Paul avait écouté le récit de son beau-frère avec une attention croissante. Il lui demanda :

– Alors tu as vu sa figure ?

– Oh ! très distinctement. Une figure énergique… des sourcils et des cheveux noirs… un air de méchanceté… Quant aux vêtements, une tenue de paysanne, mais trop propre et trop arrangée, et qui sentait le déguisement.

– Quel âge environ ?

– Quarante ans.

– Est-ce que tu la reconnaîtrais ?

– Sans hésitation.

– Tu m’as parlé de fichu ? De quelle couleur ?

– Noir.

– Fermé, comment ? Par un nœud ?

– Non, par une broche.

– Un camée ?

– Oui, un large camée encerclé d’or. Comment sais-tu cela ?

Paul garda le silence assez longtemps et murmura :

– Je te montrerai demain, dans une des pièces du château d’Ornequin, un portrait qui doit avoir avec la femme qui t’a accosté une ressemblance frappante, la ressemblance qui peut exister entre deux sœurs peut-être… ou bien… ou bien…

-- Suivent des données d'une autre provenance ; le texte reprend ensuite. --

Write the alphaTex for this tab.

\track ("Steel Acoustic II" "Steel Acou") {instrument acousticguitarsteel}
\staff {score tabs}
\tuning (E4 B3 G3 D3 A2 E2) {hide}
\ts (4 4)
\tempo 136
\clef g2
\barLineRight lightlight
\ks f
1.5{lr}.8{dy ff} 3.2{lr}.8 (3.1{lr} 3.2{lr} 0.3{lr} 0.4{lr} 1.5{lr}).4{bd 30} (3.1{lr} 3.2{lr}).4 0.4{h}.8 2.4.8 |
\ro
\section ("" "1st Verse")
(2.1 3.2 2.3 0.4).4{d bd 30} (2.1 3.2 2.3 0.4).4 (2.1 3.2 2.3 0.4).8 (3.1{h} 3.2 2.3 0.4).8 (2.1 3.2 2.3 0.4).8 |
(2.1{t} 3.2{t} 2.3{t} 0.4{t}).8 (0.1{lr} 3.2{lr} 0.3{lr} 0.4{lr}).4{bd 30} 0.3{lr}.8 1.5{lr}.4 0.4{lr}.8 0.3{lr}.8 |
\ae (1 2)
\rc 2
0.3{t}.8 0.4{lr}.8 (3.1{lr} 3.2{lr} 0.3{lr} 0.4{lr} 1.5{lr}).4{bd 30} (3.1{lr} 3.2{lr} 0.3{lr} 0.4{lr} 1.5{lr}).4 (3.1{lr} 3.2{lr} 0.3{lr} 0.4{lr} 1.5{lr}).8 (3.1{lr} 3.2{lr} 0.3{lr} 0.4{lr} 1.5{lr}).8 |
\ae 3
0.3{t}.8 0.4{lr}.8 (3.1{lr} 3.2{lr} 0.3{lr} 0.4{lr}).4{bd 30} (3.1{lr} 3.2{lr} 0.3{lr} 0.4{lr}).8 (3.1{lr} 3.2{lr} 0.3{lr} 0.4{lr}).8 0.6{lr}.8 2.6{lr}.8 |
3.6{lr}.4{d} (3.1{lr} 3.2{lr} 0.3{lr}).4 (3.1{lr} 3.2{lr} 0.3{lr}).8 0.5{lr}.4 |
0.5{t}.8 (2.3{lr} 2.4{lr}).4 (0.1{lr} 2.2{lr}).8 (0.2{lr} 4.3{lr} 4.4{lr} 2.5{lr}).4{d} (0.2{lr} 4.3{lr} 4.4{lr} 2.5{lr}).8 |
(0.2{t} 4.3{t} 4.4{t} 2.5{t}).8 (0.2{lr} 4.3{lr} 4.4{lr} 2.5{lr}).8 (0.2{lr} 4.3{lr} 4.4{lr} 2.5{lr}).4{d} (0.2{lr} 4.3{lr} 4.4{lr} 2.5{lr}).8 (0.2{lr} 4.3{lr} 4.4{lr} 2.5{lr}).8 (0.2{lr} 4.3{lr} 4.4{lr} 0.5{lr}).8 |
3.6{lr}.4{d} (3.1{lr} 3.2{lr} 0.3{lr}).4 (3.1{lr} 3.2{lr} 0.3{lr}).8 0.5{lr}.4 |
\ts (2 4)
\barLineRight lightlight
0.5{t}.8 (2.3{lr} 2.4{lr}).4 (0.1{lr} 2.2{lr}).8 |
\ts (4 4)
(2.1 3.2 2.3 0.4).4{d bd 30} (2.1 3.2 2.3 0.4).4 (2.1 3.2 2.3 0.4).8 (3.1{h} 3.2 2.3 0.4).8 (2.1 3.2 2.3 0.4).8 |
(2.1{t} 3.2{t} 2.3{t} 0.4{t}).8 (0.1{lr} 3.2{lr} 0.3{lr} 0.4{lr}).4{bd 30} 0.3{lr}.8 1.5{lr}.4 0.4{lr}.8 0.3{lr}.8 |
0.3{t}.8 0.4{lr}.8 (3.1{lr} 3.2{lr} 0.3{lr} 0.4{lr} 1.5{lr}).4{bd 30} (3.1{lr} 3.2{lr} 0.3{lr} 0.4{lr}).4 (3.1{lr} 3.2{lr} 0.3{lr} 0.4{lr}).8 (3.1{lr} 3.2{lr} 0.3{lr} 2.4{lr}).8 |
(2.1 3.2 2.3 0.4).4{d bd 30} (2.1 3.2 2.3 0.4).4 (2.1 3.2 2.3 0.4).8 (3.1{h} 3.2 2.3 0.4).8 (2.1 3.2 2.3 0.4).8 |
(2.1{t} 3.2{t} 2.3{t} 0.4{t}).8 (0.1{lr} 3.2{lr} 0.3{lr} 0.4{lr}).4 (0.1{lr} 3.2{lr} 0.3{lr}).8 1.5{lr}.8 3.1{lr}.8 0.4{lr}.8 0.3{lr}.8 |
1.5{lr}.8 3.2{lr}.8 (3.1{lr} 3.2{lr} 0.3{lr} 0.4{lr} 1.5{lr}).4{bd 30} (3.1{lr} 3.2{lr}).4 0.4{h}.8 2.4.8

Il saisit son beau-frère par le bras, et, l’entraînant :

– Écoute, Bernard, il y a autour de nous, dans le passé et dans le présent, des choses effrayantes… qui pèsent sur ma vie et sur la vie d’Elisabeth… sur la tienne aussi par conséquent. Ce sont des ténèbres affreuses, au milieu desquelles je me débats et où des ennemis que j’ignore poursuivent depuis vingt ans un plan auquel je ne puis rien comprendre. Dès le début de cette lutte mon père est mort, victime d’un assassinat. Aujourd’hui, c’est moi que l’on attaque. Mon union avec ta sœur est brisée, et rien ne peut plus nous rapprocher l’un de l’autre, de même que rien non plus ne peut faire qu’il y ait, entre toi et moi, l’amitié et la confiance que nous avions le droit d’espérer. Ne m’interroge pas Bernard, ne cherche pas à en savoir d’avantage. Un jour peut-être, et je ne souhaite pas qu’il arrive, tu sauras pourquoi je te demande le silence.